Exercise: Filter the entries below down to the lines that hold "pixels".

Records for the task:
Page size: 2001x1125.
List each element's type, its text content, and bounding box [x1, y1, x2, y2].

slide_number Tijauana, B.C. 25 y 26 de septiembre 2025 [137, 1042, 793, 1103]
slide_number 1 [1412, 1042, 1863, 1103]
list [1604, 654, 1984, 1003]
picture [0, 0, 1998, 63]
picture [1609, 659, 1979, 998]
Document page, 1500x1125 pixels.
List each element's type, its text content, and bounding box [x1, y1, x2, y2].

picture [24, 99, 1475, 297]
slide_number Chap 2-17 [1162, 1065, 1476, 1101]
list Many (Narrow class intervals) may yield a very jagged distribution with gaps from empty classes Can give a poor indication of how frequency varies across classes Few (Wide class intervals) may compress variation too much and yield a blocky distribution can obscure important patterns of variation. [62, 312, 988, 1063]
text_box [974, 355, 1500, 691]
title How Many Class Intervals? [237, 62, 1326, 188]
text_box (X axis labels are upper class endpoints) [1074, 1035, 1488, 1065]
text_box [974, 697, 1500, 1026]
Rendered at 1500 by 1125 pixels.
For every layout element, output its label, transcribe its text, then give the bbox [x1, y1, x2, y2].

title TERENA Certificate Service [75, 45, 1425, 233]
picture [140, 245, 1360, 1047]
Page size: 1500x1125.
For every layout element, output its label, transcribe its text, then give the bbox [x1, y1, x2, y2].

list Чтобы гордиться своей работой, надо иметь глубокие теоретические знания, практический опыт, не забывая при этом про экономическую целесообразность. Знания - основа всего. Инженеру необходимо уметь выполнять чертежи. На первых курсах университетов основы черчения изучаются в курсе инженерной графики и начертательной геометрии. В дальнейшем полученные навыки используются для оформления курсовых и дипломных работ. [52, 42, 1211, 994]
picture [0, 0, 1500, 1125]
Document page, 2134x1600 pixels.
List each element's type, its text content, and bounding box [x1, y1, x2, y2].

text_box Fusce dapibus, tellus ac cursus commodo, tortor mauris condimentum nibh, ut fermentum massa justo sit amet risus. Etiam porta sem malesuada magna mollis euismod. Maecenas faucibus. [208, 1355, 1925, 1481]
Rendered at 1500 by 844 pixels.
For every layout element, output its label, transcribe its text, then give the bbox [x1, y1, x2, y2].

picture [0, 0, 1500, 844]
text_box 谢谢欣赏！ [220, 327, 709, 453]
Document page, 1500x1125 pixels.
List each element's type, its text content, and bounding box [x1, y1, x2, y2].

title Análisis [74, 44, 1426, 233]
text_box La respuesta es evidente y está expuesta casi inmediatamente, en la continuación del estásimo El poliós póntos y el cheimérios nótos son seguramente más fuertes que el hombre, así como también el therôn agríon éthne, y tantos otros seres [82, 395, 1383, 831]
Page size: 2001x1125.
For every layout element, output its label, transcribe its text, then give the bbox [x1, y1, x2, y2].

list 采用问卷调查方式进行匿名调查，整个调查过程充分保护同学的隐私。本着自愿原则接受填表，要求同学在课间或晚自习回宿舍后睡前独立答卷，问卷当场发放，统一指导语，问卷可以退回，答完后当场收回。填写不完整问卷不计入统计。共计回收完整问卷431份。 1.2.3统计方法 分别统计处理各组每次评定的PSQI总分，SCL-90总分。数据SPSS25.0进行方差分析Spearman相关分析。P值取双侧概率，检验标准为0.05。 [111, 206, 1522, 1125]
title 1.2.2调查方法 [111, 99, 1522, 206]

Response area:
Document page, 1500x1125 pixels.
Rendered at 1500 by 1125 pixels.
Document page, 2134x1600 pixels.
Rendered at 1500 by 844 pixels.
Document page, 1500x1125 pixels.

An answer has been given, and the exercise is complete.